*** Exercise materials Section Begins ***

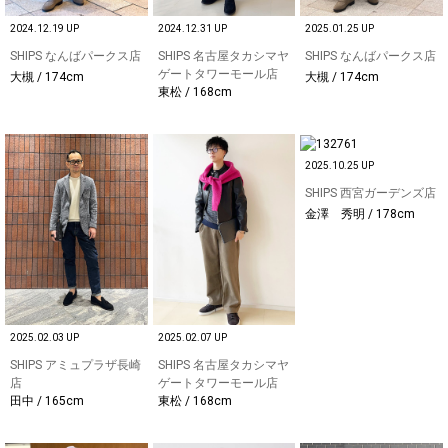
2024.12.19 UP
2024.12.31 UP
2025.01.25 UP
SHIPS なんばパークス店
SHIPS 名古屋タカシマヤ
SHIPS なんばパークス店
ゲートタワーモール店
大槻 / 174cm
大槻 / 174cm
東松 / 168cm
2025.10.25 UP
SHIPS 西宮ガーデンズ店
金澤 秀明 / 178cm
2025.02.03 UP
2025.02.07 UP
SHIPS アミュプラザ長崎
SHIPS 名古屋タカシマヤ
店
ゲートタワーモール店
田中 / 165cm
東松 / 168cm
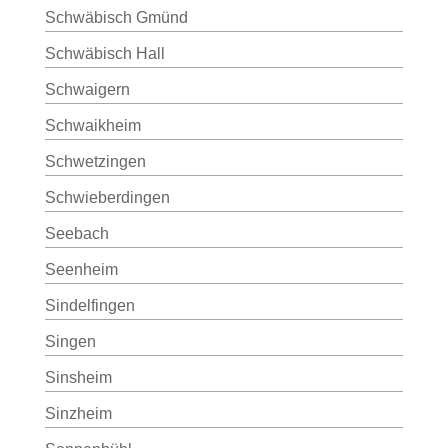
Schwäbisch Gmünd
Schwäbisch Hall
Schwaigern
Schwaikheim
Schwetzingen
Schwieberdingen
Seebach
Seenheim
Sindelfingen
Singen
Sinsheim
Sinzheim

*** Exercise materials Section Ends ***

* Exercise description:
Reproduce the text lines of all the rows above without any change, omitting the pictures.

* Exercise result:
2024.12.19 UP
2024.12.31 UP
2025.01.25 UP
SHIPS なんばパークス店
SHIPS 名古屋タカシマヤ
SHIPS なんばパークス店
ゲートタワーモール店
大槻 / 174cm
大槻 / 174cm
東松 / 168cm
2025.10.25 UP
SHIPS 西宮ガーデンズ店
金澤 秀明 / 178cm
2025.02.03 UP
2025.02.07 UP
SHIPS アミュプラザ長崎
SHIPS 名古屋タカシマヤ
店
ゲートタワーモール店
田中 / 165cm
東松 / 168cm
Schwäbisch Gmünd
Schwäbisch Hall
Schwaigern
Schwaikheim
Schwetzingen
Schwieberdingen
Seebach
Seenheim
Sindelfingen
Singen
Sinsheim
Sinzheim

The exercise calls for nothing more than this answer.